▸ Listed entries:
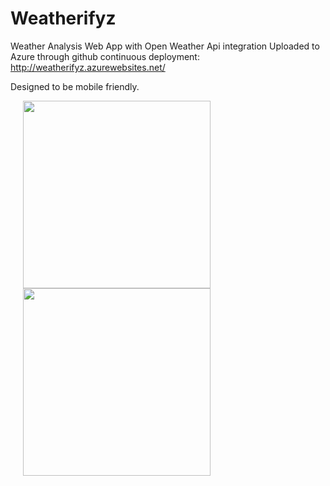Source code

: # Weatherifyz
Weather Analysis Web App with Open Weather Api integration
Uploaded to Azure through github continuous deployment:
http://weatherifyz.azurewebsites.net/

Designed to be mobile friendly.

<img src="https://raw.github.com/AdilBhayani/Weatherifyz/master/CurrentWeather.png" width="300" hspace="20">
<img src="https://raw.github.com/AdilBhayani/Weatherifyz/master/WeatherForecast.png" width="300" hspace="20">



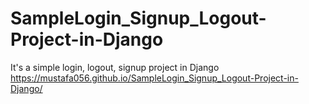 # SampleLogin_Signup_Logout-Project-in-Django
It's a simple login, logout, signup project in Django 
https://mustafa056.github.io/SampleLogin_Signup_Logout-Project-in-Django/
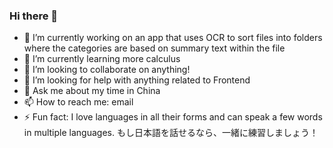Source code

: ### Hi there 👋

- 🔭 I’m currently working on an app that uses OCR to sort files into folders where the categories are based on summary text within the file
- 🌱 I’m currently learning more calculus
- 👯 I’m looking to collaborate on anything!
- 🤔 I’m looking for help with anything related to Frontend
- 💬 Ask me about my time in China
- 📫 How to reach me: email
- ⚡ Fun fact: I love languages in all their forms and can speak a few words in multiple languages. もし日本語を話せるなら、一緒に練習しましょう！
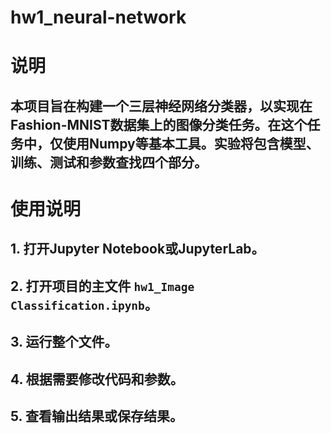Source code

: # hw1_neural-network
# 说明
## 本项目旨在构建一个三层神经网络分类器，以实现在Fashion-MNIST数据集上的图像分类任务。在这个任务中，仅使用Numpy等基本工具。实验将包含模型、训练、测试和参数查找四个部分。
# 使用说明
## 1. 打开Jupyter Notebook或JupyterLab。
## 2. 打开项目的主文件 `hw1_Image Classification.ipynb`。
## 3. 运行整个文件。
## 4. 根据需要修改代码和参数。
## 5. 查看输出结果或保存结果。
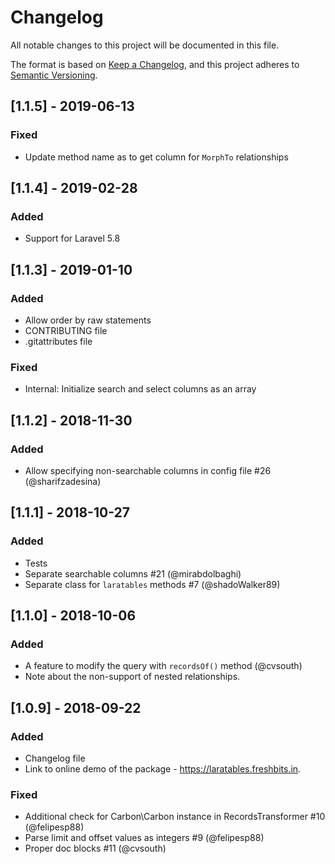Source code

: # Changelog
All notable changes to this project will be documented in this file.

The format is based on [Keep a Changelog](https://keepachangelog.com/en/1.0.0/),
and this project adheres to [Semantic Versioning](https://semver.org/spec/v2.0.0.html).

## [1.1.5] - 2019-06-13
### Fixed
- Update method name as to get column for `MorphTo` relationships

## [1.1.4] - 2019-02-28
### Added
- Support for Laravel 5.8

## [1.1.3] - 2019-01-10
### Added
- Allow order by raw statements
- CONTRIBUTING file
- .gitattributes file

### Fixed
- Internal: Initialize search and select columns as an array

## [1.1.2] - 2018-11-30
### Added
- Allow specifying non-searchable columns in config file #26 (@sharifzadesina)

## [1.1.1] - 2018-10-27
### Added
- Tests
- Separate searchable columns #21 (@mirabdolbaghi)
- Separate class for `laratables` methods #7 (@shadoWalker89)

## [1.1.0] - 2018-10-06
### Added
- A feature to modify the query with `recordsOf()` method (@cvsouth)
- Note about the non-support of nested relationships.

## [1.0.9] - 2018-09-22
### Added
- Changelog file
- Link to online demo of the package - https://laratables.freshbits.in.

### Fixed
- Additional check for Carbon\Carbon instance in RecordsTransformer #10 (@felipesp88)
- Parse limit and offset values as integers #9 (@felipesp88)
- Proper doc blocks #11 (@cvsouth)
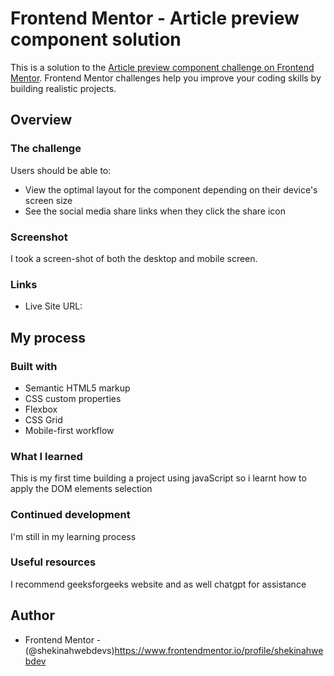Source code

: # Frontend Mentor - Article preview component solution

This is a solution to the [Article preview component challenge on Frontend Mentor](https://www.frontendmentor.io/challenges/article-preview-component-dYBN_pYFT). Frontend Mentor challenges help you improve your coding skills by building realistic projects.

## Overview

### The challenge

Users should be able to:

- View the optimal layout for the component depending on their device's screen size
- See the social media share links when they click the share icon

### Screenshot

I took a screen-shot of both the desktop and mobile screen.

### Links

- Live Site URL:

## My process

### Built with

- Semantic HTML5 markup
- CSS custom properties
- Flexbox
- CSS Grid
- Mobile-first workflow

### What I learned

This is my first time building a project using javaScript so i learnt how to apply the DOM elements selection

### Continued development

I'm still in my learning process

### Useful resources

I recommend geeksforgeeks website and as well chatgpt for assistance

## Author

- Frontend Mentor - (@shekinahwebdevs)https://www.frontendmentor.io/profile/shekinahwebdev
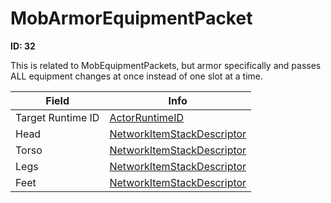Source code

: # MobArmorEquipmentPacket

__ID: 32__

This is related to MobEquipmentPackets, but armor specifically and passes ALL equipment changes at once instead of one slot at a time.

<table><thead><tr><th>Field</th><th>Info</th></tr></thead><tbody>
<tr><td>Target Runtime ID</td><td><a href="../types/ActorRuntimeID.md">ActorRuntimeID</a></td></tr>
<tr><td>Head</td><td><a href="../types/NetworkItemStackDescriptor.md">NetworkItemStackDescriptor</a></td></tr>
<tr><td>Torso</td><td><a href="../types/NetworkItemStackDescriptor.md">NetworkItemStackDescriptor</a></td></tr>
<tr><td>Legs</td><td><a href="../types/NetworkItemStackDescriptor.md">NetworkItemStackDescriptor</a></td></tr>
<tr><td>Feet</td><td><a href="../types/NetworkItemStackDescriptor.md">NetworkItemStackDescriptor</a></td></tr>
</tbody></table>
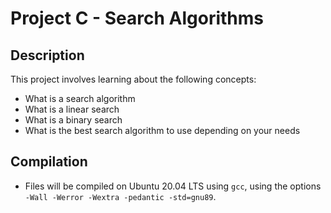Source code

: # Project C - Search Algorithms

## Description
This project involves learning about the following concepts:
 * What is a search algorithm
 * What is a linear search
 * What is a binary search
 * What is the best search algorithm to use depending on your needs


## Compilation
* Files will be compiled on Ubuntu 20.04 LTS using `gcc`, using the options `-Wall -Werror -Wextra -pedantic -std=gnu89`.
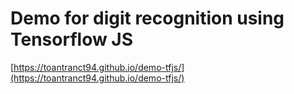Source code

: # Demo for digit recognition using Tensorflow JS
[https://toantranct94.github.io/demo-tfjs/](https://toantranct94.github.io/demo-tfjs/)
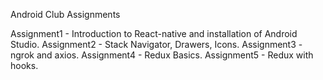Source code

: Android Club Assignments

Assignment1 - Introduction to React-native and installation of Android Studio.
Assignment2 - Stack Navigator, Drawers, Icons.
Assignment3 - ngrok and axios.
Assignment4 - Redux Basics.
Assignment5 - Redux with hooks.
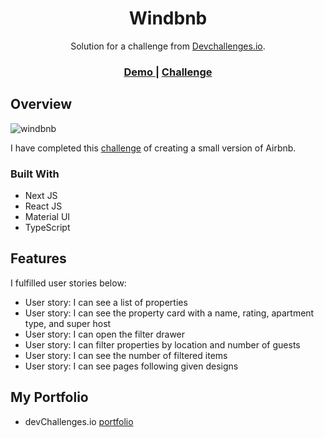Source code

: <h1 align="center">Windbnb</h1>

<div align="center">
   Solution for a challenge from  <a href="http://devchallenges.io" target="_blank">Devchallenges.io</a>.
</div>

<div align="center">
  <h3>
    <a href="https://windbnb-chi.vercel.app/" target="_blank">
      Demo
    </a>
    <span> | </span>
    <a href="https://devchallenges.io/challenges/3JFYedSOZqAxYuOCNmYD" target="_blank">
      Challenge
    </a>
  </h3>
</div>


<!-- OVERVIEW -->

## Overview

![windbnb](https://github.com/altunf/windbnb/assets/116505991/3ebbf5bd-33a8-476f-a0c9-1fb8d9772e77)


I have completed this <a href="https://devchallenges.io/challenges/3JFYedSOZqAxYuOCNmYD" target="_blank">challenge</a> of creating a small version of Airbnb.

### Built With

- Next JS
- React JS
- Material UI
- TypeScript

## Features

I fulfilled user stories below:

- User story: I can see a list of properties
- User story: I can see the property card with a name, rating, apartment type, and super host
- User story: I can open the filter drawer
- User story: I can filter properties by location and number of guests
- User story: I can see the number of filtered items
- User story: I can see pages following given designs

## My Portfolio

- devChallenges.io [portfolio](https://devchallenges.io/portfolio/altunf)

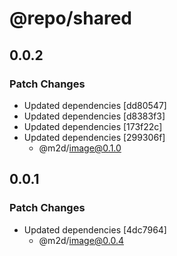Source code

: # @repo/shared

## 0.0.2

### Patch Changes

- Updated dependencies [dd80547]
- Updated dependencies [d8383f3]
- Updated dependencies [173f22c]
- Updated dependencies [299306f]
  - @m2d/image@0.1.0

## 0.0.1

### Patch Changes

- Updated dependencies [4dc7964]
  - @m2d/image@0.0.4
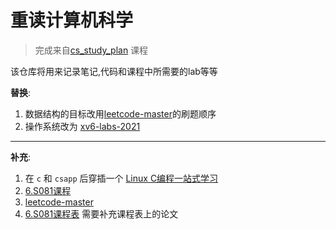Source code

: # 重读计算机科学

> 完成来自[cs_study_plan](https://github.com/spring2go/cs_study_plan) 课程

该仓库将用来记录笔记,代码和课程中所需要的lab等等

**替换**:

1. 数据结构的目标改用[leetcode-master](https://github.com/youngyangyang04/leetcode-master)的刷题顺序
2. 操作系统改为 [xv6-labs-2021](https://github.com/cndoit18/xv6-labs-2021)

---
**补充**:

1. 在 `c` 和 `csapp` 后穿插一个 [Linux C编程一站式学习](https://docs.huihoo.com/c/linux-c-programming/index.html)
2. [6.S081课程](https://github.com/duguosheng/6.S081-All-in-one)
3. [leetcode-master](https://programmercarl.com/)
4. [6.S081课程表](https://pdos.csail.mit.edu/6.S081/2021/schedule.html) 需要补充课程表上的论文
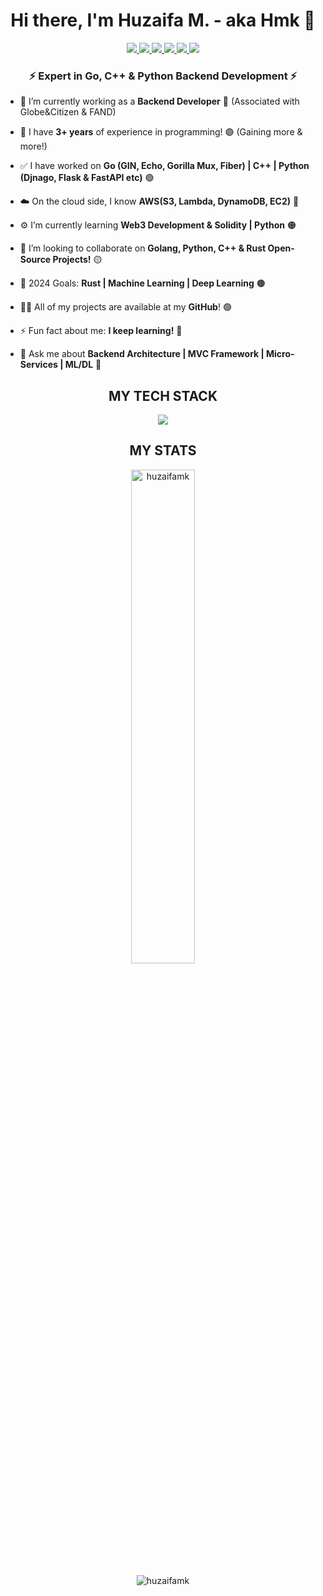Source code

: <h1 align="center">Hi there, I'm Huzaifa M. - aka Hmk 🔰</h1>

<div align="center">
  <a href="https://upwork.com/freelancers/huzaifamk">
    <img src="https://img.shields.io/badge/-UpWork-blueviolet?style=for-the-badge&logo=upwork" />
  </a>
  <a href="https://fiverr.com/huzaifa_mk">
    <img src="https://img.shields.io/badge/-Fiverr-red?style=for-the-badge&logo=fiverr" />
  </a>
  <a href="https://linkedin.com/in/huzaifamk">
    <img src="https://img.shields.io/badge/-linkedin-brightgreen?style=for-the-badge&logo=linkedin" />
  </a>
  <a href="https://facebook.com/HuzaifaMkXe">
    <img src="https://img.shields.io/badge/-facebook-ff69b4?style=for-the-badge&logo=facebook" />
  </a>
  <a href="https://www.instagram.com/invites/contact/?i=1s0c75iqqwj90&utm_content=1ymibvc">
    <img src="https://img.shields.io/badge/-insta-blue?style=for-the-badge&logo=instagram" />
  </a>
  <a href="https://stackoverflow.com/users/15244379/hmk">
    <img src="https://img.shields.io/badge/-stackoverflow-yellow?style=for-the-badge&logo=stackoverflow" />
  </a>
</div>

<h3 align="center">⚡ Expert in Go, C++ & Python Backend Development ⚡</h3>

- 🔭 I’m currently working as a **Backend Developer** 🔴 (Associated with Globe&Citizen & FAND)

- 💠 I have **3+ years** of experience in programming! 🟣 (Gaining more & more!)

- ✅ I have worked on **Go (GIN, Echo, Gorilla Mux, Fiber) | C++ | Python (Djnago, Flask & FastAPI etc)** 🟢

- ☁️ On the cloud side, I know **AWS(S3, Lambda, DynamoDB, EC2)** 🔵

- ⚙️ I’m currently learning **Web3 Development & Solidity | Python** 🟠

- 👯 I’m looking to collaborate on **Golang, Python, C++ & Rust Open-Source Projects!** 🟡

- 🎯 2024 Goals: **Rust | Machine Learning | Deep Learning** 🟤

- 👨‍💻 All of my projects are available at my **GitHub**! 🟢

- ⚡ Fun fact about me: **I keep learning!** 🔴

- 💬 Ask me about **Backend Architecture | MVC Framework | Micro-Services | ML/DL** 🔵

<h2 align="center">MY TECH STACK</h2>
<p align="center"> <a href="https://skillicons.dev">
<img src="https://skillicons.dev/icons?i=go,rust,py,django,flask,fastapi,pytorch,tensorflow,redis,postgres,mysql,mongodb,sqlite,dynamodb,aws,nginx,rabbitmq,graphql,elasticsearch,wasm,docker,kubernetes,git,linux,bash&perline=10" />
</a> </p>

<h2 align="center">MY STATS</h2>
<!-- <p align="center"><img align="center" width="47%" src="https://streak-stats.demolab.com?user=huzaifamk&theme=radical" alt="huzaifamk" /> -->
<p align="center"><img align="center" width="45%" src="https://github-readme-stats.vercel.app/api?username=huzaifamk&count_private=true&theme=aura&show_icons=true&locale=en" alt="huzaifamk" /></p>
<p align="center"><img align="center" src="https://github-readme-stats.vercel.app/api/top-langs/?username=huzaifamk&theme=chartreuse-dark&langs_count=10&layout=compact" alt="huzaifamk" /></p>

[upwork]: https://upwork.com/freelancers/huzaifamk
[instagram]: https://www.instagram.com/invites/contact/?i=1s0c75iqqwj90&utm_content=1ymibvc
[linkedin]: https://linkedin.com/in/huzaifamk
[fiverr]: https://fiverr.com/huzaifa_mk
[stackoverflow]: https://stackoverflow.com/users/15244379/hmk
[facebook]: https://facebook.com/HuzaifaMkXe
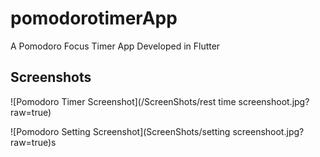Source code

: # pomodorotimerApp 

A Pomodoro Focus Timer App
Developed in Flutter

## Screenshots

![Pomodoro Timer Screenshot](/ScreenShots/rest time screenshoot.jpg?raw=true)

![Pomodoro Setting Screenshot](ScreenShots/setting screenshoot.jpg?raw=true)s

▸ What you have to do: Give again the stretch of the entries above that begins at the line with "- Proper doc blocks #11 (@cvsouth)" and ends at the line with "- View the optimal", word for word, with no pictures.

▸ Answer:
- Proper doc blocks #11 (@cvsouth)
Source code

: # Frontend Mentor - Article preview component solution

This is a solution to the [Article preview component challenge on Frontend Mentor](https://www.frontendmentor.io/challenges/article-preview-component-dYBN_pYFT). Frontend Mentor challenges help you improve your coding skills by building realistic projects.

## Overview

### The challenge

Users should be able to:

- View the optimal layout for the component depending on their device's screen size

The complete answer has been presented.